### What is being asked
For the data below, transcribe the part that opens with the line containing "Figure 22. Deformation" and closes with the line containing "Figure 4. NIIRS box and whisker plot.", exactly and with no pictures.

### Provided data
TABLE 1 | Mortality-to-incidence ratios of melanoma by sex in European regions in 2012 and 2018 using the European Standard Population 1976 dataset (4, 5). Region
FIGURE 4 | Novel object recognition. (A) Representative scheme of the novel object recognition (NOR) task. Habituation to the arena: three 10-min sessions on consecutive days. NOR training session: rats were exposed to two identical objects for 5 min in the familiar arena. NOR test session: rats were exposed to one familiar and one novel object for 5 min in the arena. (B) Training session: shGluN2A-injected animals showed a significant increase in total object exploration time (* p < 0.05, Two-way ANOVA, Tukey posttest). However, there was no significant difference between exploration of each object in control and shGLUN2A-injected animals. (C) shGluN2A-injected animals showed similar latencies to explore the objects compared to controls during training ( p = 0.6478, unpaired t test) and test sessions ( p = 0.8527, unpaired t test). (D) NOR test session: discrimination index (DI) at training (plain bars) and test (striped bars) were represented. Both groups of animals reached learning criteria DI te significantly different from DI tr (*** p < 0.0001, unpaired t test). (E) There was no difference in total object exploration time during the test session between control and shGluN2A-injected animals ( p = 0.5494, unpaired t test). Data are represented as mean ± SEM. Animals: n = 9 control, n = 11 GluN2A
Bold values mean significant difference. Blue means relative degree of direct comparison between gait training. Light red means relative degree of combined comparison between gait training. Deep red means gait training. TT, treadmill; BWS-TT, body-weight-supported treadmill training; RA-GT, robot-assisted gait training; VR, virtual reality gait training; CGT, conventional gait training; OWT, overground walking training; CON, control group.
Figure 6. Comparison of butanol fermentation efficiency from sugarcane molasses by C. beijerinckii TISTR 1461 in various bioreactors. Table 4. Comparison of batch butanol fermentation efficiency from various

==

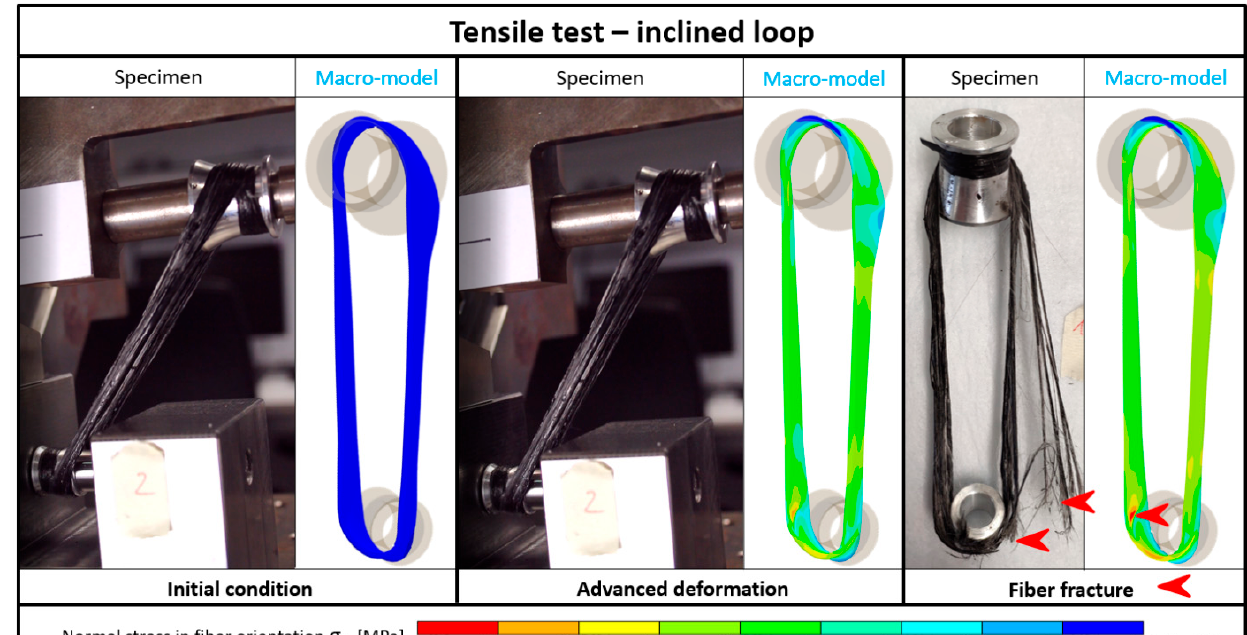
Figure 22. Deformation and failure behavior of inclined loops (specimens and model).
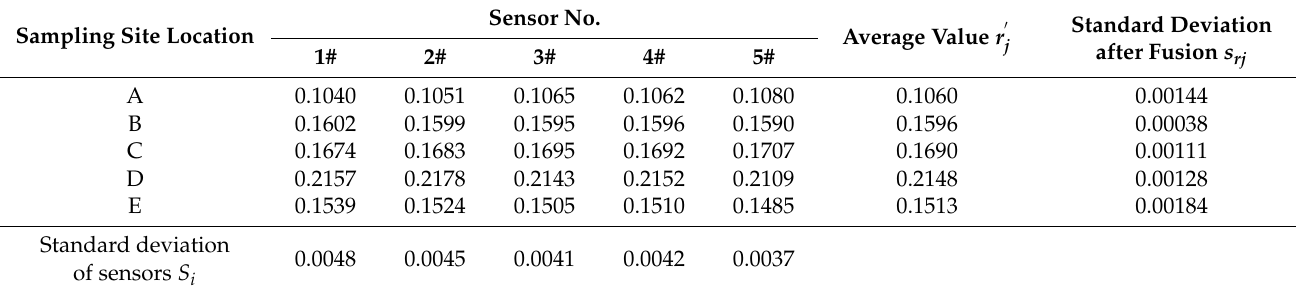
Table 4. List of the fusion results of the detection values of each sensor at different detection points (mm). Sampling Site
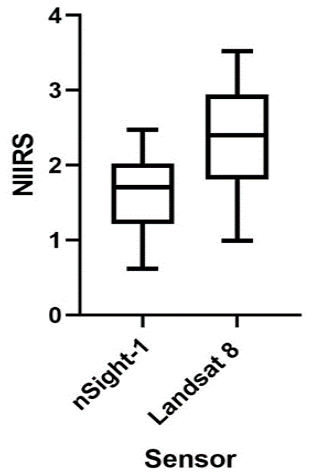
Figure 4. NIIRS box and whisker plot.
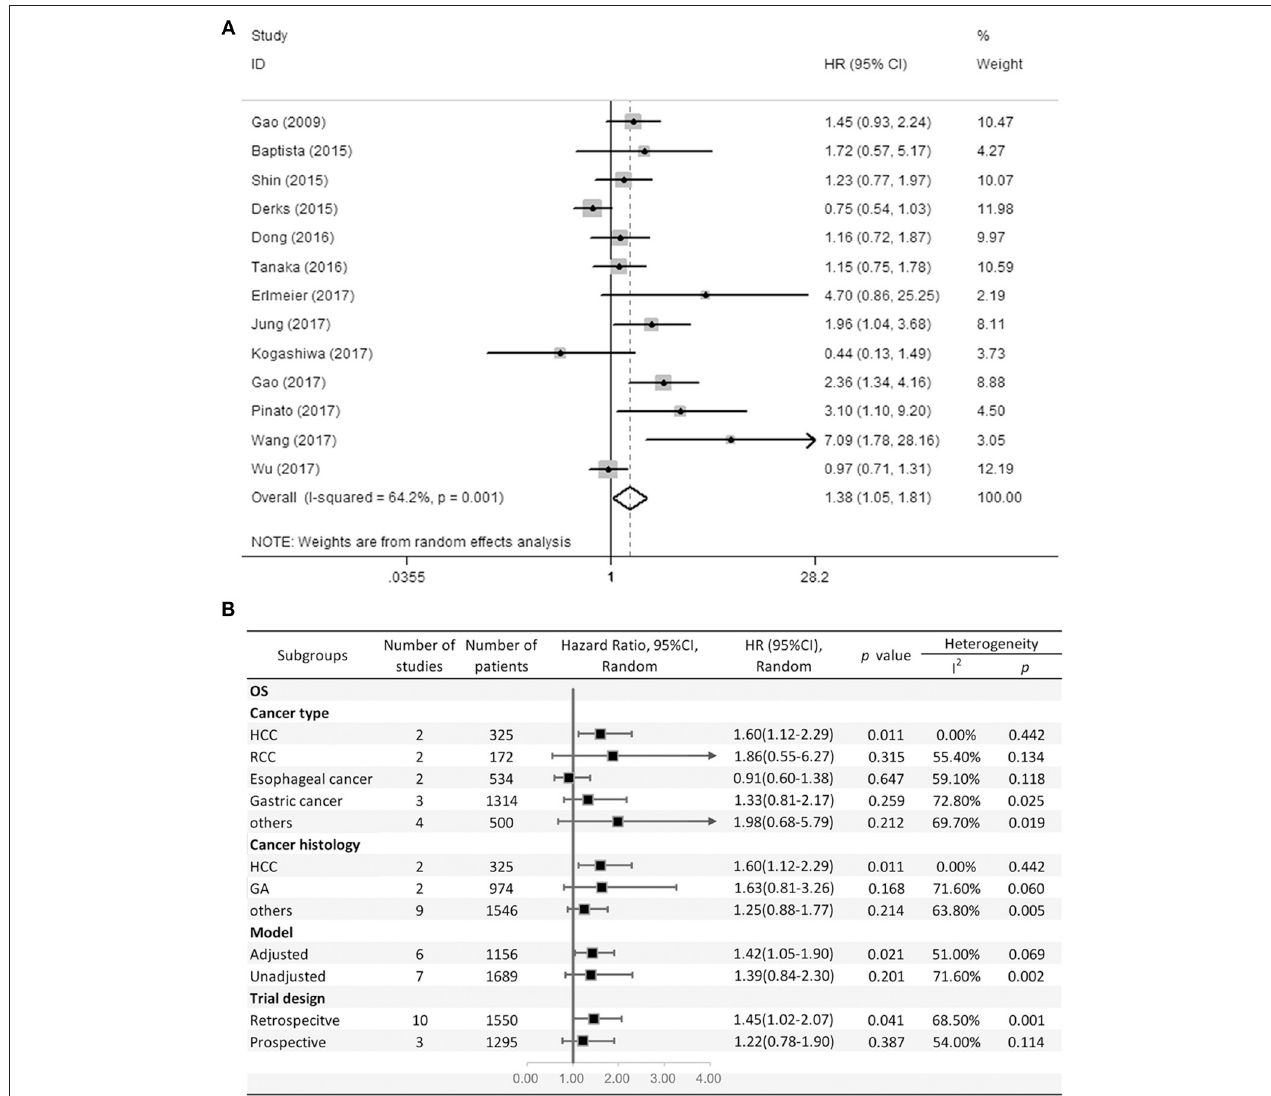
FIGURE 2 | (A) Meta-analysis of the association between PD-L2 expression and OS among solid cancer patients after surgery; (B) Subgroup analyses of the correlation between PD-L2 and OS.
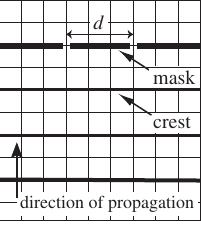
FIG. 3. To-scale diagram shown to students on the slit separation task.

### Response to this task
Figure 22. Deformation and failure behavior of inclined loops (specimens and model).
Table 4. List of the fusion results of the detection values of each sensor at different detection points (mm). Sampling Site
Figure 4. NIIRS box and whisker plot.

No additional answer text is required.